| Apologies for the long answer, but this touches on a lot of interesting points: 1. Transfer learning / data volume. If you have a small image dataset, embedding it using an embedding trained on a much larger image dataset is really really helpful. In our tutorial (https://www.basilica.ai/tutorials/how-to-train-an-image-mode...), we get good results with only 2-3k animal pictures, which is only possible because of the transfer learning aspect of embeddings. You could do transfer learning yourself, if you have the time and expertise. And for a domain like images, it's really easy to find big public datasets. But long-term we're hoping to have embeddings for a lot of areas where there aren't good public datasets, and pool data from all our customers to produce a better embedding than any of them could alone. 2. Ease of Use. You can take a Basilica image embedding, feed it into a linear regression running on your laptop CPU, and get really good results. To get equally good results on your own, you'd need to run tensorflow on GPUs. This is harder than it sounds for a lot of people. 3. Exploration. Because of the other two points, if you have a thought like "huh, I wonder if including these images would improve our pricing model", you can whip up some code and train a model in a few minutes to check. Maybe if it's a big model you go grab lunch while it trains. If you're doing everything from scratch in tensorflow, it can take days to try the same thing. This activation energy reduces the amount of experimentation people do. It's bad for the same reasons having a multi-day compile/test loop would be bad. |
I agree with what you're saying here. I just wonder how it would work in practice.

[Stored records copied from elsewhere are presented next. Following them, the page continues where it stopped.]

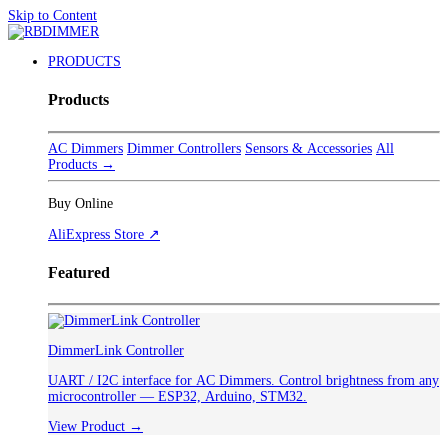
Skip to Content
PRODUCTS
Products
AC Dimmers
Dimmer Controllers
Sensors & Accessories
All
Products →
Buy Online
AliExpress Store ↗
Featured
DimmerLink Controller
UART / I2C interface for AC Dimmers. Control brightness from any
microcontroller — ESP32, Arduino, STM32.
View Product →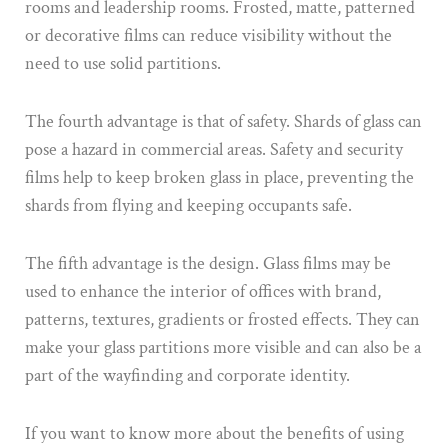
rooms and leadership rooms. Frosted, matte, patterned
or decorative films can reduce visibility without the
need to use solid partitions.
The fourth advantage is that of safety. Shards of glass can
pose a hazard in commercial areas. Safety and security
films help to keep broken glass in place, preventing the
shards from flying and keeping occupants safe.
The fifth advantage is the design. Glass films may be
used to enhance the interior of offices with brand,
patterns, textures, gradients or frosted effects. They can
make your glass partitions more visible and can also be a
part of the wayfinding and corporate identity.
If you want to know more about the benefits of using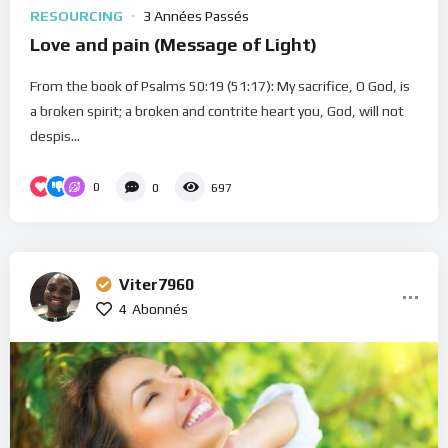
RESOURCING
3 Années Passés
Love and pain (Message of Light)
From the book of Psalms 50:19 (51:17): My sacrifice, O God, is
a broken spirit; a broken and contrite heart you, God, will not
despis...
0
0
697
Viter7960
4
Abonnés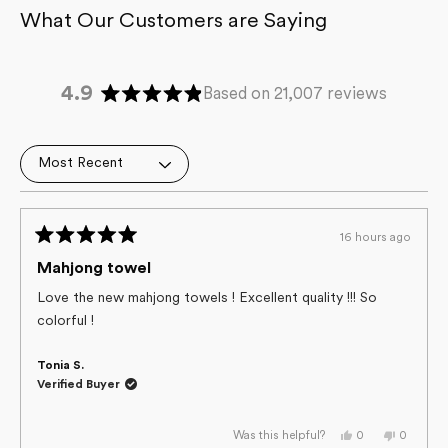
4.9
Based on 21,007 reviews
Rated
4.9
out
Loading...
of
5
stars
16 hours ago
Rated
5
Mahjong towel
out
of
Love the new mahjong towels ! Excellent quality !!! So
5
colorful !
stars
Tonia S.
Verified Buyer
Yes,
No,
0
0
Was this helpful?
this
people
this
people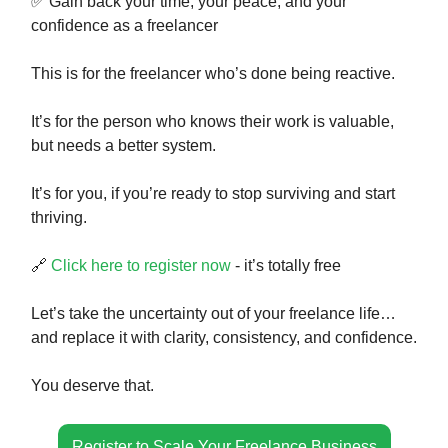
✅ Gain back your time, your peace, and your
confidence as a freelancer
This is for the freelancer who’s done being reactive.
It’s for the person who knows their work is valuable,
but needs a better system.
It’s for you, if you’re ready to stop surviving and start
thriving.
🔗
Click here to register now
- it’s totally free
Let’s take the uncertainty out of your freelance life…
and replace it with clarity, consistency, and confidence.
You deserve that.
Register to Scale Your Freelance Business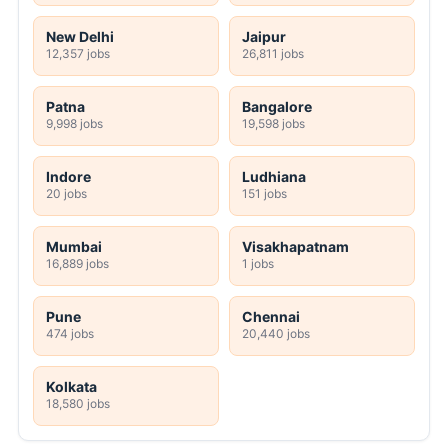
New Delhi
Jaipur
12,357 jobs
26,811 jobs
Patna
Bangalore
9,998 jobs
19,598 jobs
Indore
Ludhiana
20 jobs
151 jobs
Mumbai
Visakhapatnam
16,889 jobs
1 jobs
Pune
Chennai
474 jobs
20,440 jobs
Kolkata
18,580 jobs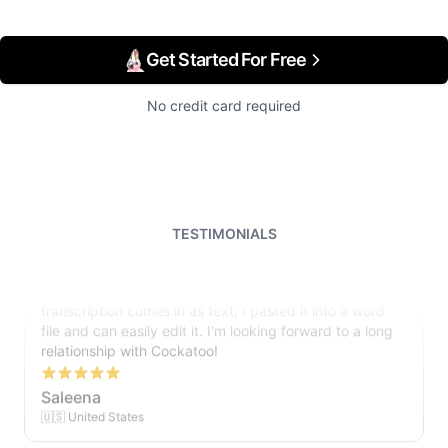
Get Started For Free
No credit card required
TESTIMONIALS
I just tried out a sample, and the recording came back
almost instantly, letter perfect. I plan to write some
articles and will be subscribing to the service. The
transcription comes in as text; I pasted it into a word
file and can easily edit it. I'm looking forward to a long
relationship with Cockatoo!
Saleena
🇺🇸 United States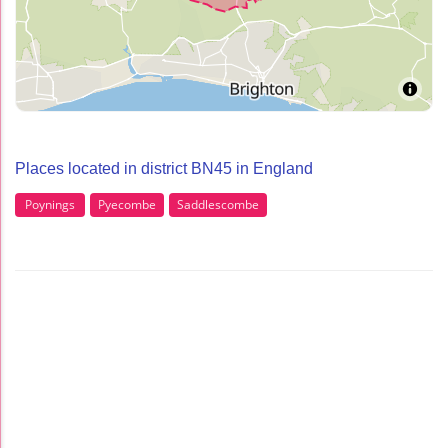
Places located in district BN45 in England
Poynings
Pyecombe
Saddlescombe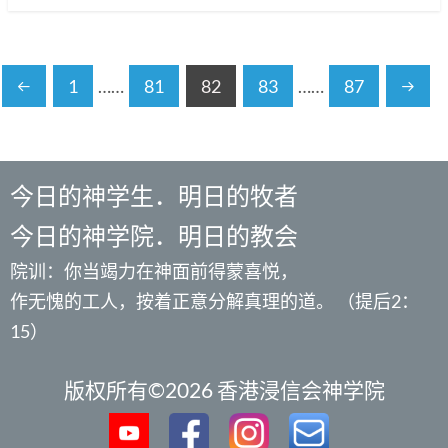
1
……
81
82
83
……
87
今日的神学生．明日的牧者
今日的神学院．明日的教会
院训：你当竭力在神面前得蒙喜悦，
作无愧的工人，按着正意分解真理的道。 （提后2：
15）
版权所有©2026 香港浸信会神学院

So imagine I have this monster text or image, and I want to know if it looks like another text or image.
I send each to Basilica, it gives me back two vectors and I compare the vectors.
I use the cosine of the vectors as a similarity score, and lets say it comes out to be 0.6.
However, I think this is too low, and I want to tweak my algorithm.
At this point, doesn't the question of how the vector was generated come to the front. Did you get rid of common words, how did you treat stems, and so on? Or did what biases did you introduce into training?
Furthermore, these questions come up right away, and they seem fundamental to whatever the main practice is.
In other words, can I even experiment or start without knowing how the word2vec works?